2. PARTNERSCHAFTLICHES

Der kulturelle Austausch der Hauptstadt Taschkent mit Europa wird besonders gefördert. Auch eine deutsche Stadt ist Partnerin von Taschkent. Von dort gab es Unterstützung für die Feuerwehr und auch für den Taschkenter Zoo, in dem Tiere aus Deutschland eine neue Heimat fanden. Im Gegenzug gibt es dafür in der deutschen Stadt Veranstaltungen, um die Hauptstadt Usbekistans und die usbekische Kultur vorzustellen. Mit welcher deutschen Stadt verbindet Taschkent eine Städtepartnerschaft?

3. LITERARISCHES

Nach der Unabhängigkeit im Jahre 1991 avancierte Fürst Amir Timur zum Nationalhelden. Historiker beschreiben jedoch vor allem das Unheil, das der grausame Eroberer Timur während seiner Amtszeit im 14. Jahrhundert angerichtet hatte. Auch Literaten und Dramatiker haben sich mit dem erbarmungslosen Herrscher beschäftigt. Ein deutscher Dichter beschrieb ihn seinem Werk „West-östlicher Divan“ gar als „fürchterlichen Weltverwüster“. Wer ist denn der Autor des West-östlichen Divans?

4. SEIDIGES

Die Seidenproduktion ist ein wichtiger Wirtschaftsfaktor des Landes, wobei die Seidenraupe seit jeher die Hauptarbeit übernimmt. Sie verspinnt sich in einem Kokon, von dem dann die bis zu 1,5 Kilometer langen Seidenfäden abgerollt werden können. Bei der Wahl ihrer Nahrung ist die Seidenraupe sehr wählerisch. Nur die Blätter einer Pflanze verzehrt sie. Wie heißt die Leibspeise der Seidenraupe?

5. FALSCHES

Merkwürdige Gebäude stehen in der usbekischen Stadt Chiwa. Sie sehen aus, als seien die Bauarbeiten nicht beendet worden. Genau das ist auch der Sinn, denn in Usbekistan glaubt viele, böse Geister würden nur fertige Bauwerke besetzen.

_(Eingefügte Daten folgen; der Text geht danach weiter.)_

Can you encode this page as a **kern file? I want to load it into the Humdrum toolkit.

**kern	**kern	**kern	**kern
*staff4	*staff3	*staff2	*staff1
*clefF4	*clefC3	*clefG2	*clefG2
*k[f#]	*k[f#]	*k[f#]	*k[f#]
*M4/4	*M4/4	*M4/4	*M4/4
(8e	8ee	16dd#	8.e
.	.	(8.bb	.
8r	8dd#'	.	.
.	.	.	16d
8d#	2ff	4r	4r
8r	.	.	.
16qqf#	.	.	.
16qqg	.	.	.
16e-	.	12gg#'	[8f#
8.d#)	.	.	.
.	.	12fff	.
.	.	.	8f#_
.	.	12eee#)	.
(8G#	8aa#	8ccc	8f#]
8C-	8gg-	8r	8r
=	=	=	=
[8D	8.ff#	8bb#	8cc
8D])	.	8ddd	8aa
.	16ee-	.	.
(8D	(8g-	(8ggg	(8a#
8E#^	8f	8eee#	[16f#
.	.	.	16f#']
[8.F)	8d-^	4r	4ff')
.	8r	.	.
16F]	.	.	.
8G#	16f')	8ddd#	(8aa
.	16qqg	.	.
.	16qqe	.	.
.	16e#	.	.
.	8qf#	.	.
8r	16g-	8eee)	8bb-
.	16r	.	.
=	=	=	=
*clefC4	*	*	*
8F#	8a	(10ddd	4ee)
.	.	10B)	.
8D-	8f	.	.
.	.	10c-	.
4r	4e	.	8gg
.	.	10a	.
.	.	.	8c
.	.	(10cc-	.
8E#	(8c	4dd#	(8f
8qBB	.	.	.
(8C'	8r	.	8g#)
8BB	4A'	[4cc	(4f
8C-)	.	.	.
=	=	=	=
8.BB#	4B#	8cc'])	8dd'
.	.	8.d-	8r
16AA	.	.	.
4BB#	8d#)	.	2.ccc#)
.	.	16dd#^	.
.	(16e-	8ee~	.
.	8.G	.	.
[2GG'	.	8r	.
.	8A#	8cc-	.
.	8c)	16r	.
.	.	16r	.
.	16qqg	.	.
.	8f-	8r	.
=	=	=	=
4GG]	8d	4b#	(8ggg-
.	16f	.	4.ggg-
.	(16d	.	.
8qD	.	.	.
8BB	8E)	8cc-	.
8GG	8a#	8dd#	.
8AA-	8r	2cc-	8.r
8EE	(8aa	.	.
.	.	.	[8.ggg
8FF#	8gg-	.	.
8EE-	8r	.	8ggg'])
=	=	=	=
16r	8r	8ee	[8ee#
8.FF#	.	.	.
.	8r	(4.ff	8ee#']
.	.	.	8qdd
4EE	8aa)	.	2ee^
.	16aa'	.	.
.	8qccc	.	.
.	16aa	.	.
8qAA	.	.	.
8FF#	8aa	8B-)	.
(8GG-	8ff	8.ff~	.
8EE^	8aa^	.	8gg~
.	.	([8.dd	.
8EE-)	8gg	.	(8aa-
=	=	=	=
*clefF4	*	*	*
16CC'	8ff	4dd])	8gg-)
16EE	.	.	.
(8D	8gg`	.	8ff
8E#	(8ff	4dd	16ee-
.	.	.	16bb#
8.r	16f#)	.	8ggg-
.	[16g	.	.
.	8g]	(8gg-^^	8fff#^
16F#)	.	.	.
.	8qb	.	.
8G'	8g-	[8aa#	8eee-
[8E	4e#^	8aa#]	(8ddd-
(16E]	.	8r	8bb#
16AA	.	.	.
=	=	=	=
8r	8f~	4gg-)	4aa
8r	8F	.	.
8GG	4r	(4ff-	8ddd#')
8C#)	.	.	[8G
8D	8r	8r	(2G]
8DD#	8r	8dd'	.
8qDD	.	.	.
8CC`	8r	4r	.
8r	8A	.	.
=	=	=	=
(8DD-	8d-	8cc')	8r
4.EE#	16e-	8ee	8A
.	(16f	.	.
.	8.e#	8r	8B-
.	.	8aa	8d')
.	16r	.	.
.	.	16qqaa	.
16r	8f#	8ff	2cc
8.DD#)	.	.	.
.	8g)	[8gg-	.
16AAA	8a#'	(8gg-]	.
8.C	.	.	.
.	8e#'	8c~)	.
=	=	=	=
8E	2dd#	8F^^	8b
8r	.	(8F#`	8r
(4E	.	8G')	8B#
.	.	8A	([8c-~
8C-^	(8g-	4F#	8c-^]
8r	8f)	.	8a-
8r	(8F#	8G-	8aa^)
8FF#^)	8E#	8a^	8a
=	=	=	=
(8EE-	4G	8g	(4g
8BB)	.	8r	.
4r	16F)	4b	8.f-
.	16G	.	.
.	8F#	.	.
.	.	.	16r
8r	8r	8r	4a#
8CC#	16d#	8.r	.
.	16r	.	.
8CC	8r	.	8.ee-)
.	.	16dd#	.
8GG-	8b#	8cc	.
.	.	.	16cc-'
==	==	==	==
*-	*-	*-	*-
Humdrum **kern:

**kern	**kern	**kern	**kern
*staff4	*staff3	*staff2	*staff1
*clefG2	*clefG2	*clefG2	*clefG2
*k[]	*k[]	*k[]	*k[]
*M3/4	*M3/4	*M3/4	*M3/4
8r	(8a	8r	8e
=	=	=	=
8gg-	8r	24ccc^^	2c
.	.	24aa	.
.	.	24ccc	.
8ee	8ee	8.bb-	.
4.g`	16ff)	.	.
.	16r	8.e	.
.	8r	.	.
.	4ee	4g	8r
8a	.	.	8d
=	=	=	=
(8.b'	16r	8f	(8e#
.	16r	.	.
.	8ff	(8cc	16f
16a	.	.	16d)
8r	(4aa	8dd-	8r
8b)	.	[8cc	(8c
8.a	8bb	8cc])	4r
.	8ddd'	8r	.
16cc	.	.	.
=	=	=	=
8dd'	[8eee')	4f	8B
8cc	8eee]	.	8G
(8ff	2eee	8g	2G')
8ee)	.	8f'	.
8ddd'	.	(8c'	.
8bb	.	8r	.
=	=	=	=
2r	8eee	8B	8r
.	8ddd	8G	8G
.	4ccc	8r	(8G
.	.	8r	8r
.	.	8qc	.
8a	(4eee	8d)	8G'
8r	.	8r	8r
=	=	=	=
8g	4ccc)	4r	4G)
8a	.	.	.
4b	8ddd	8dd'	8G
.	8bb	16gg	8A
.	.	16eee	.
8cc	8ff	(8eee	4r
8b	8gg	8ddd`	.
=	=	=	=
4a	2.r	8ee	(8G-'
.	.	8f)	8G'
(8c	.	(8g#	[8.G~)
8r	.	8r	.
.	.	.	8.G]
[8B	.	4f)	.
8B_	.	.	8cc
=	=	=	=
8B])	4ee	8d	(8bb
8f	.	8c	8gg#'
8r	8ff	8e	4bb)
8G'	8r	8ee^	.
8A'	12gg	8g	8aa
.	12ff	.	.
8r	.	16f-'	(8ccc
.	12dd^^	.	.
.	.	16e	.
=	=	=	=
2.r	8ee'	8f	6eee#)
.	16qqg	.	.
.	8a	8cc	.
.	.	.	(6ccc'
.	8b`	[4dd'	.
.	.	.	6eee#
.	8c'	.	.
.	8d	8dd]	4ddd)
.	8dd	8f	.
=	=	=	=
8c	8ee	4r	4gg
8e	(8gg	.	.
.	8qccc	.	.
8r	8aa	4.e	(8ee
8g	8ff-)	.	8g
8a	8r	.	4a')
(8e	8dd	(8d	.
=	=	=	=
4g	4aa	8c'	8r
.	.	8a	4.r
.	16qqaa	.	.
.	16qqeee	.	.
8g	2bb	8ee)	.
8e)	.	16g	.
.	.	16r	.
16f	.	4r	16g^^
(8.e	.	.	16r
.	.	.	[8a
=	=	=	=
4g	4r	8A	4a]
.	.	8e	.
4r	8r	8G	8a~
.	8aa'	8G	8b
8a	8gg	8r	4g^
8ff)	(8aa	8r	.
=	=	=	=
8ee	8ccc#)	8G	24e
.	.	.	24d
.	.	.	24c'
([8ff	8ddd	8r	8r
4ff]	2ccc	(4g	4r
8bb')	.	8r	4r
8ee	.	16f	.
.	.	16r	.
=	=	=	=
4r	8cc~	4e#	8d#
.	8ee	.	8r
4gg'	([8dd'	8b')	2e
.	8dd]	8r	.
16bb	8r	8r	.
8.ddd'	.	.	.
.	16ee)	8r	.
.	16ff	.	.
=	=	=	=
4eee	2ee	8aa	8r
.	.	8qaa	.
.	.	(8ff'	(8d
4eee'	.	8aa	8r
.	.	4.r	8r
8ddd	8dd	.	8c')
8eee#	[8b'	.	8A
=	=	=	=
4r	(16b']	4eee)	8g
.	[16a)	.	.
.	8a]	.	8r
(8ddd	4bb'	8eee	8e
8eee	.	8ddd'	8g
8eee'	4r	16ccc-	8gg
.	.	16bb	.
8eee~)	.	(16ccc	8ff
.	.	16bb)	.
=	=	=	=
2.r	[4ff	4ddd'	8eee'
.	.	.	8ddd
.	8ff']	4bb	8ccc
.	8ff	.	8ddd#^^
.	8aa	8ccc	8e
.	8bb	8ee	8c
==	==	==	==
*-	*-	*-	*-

Das ist nicht der einzige Aberglaube: Damit sich böse Geister beispielsweise nicht der Vorräte bemächtigen, wird an Speisekammern, aber auch an Stalltüren häufig ein Stück getrocknete Schlangenhaut nebst einem Schlangenzahn gehängt.

Auch das Amulett ist zur Abschreckung weit verbreitet. Beliebt sind in Usbekistan zum Beispiel Glasaugen, die an einer Sicherheitsnadel befestigt sind. Das Glasauge soll gegen böse Blicke schützen.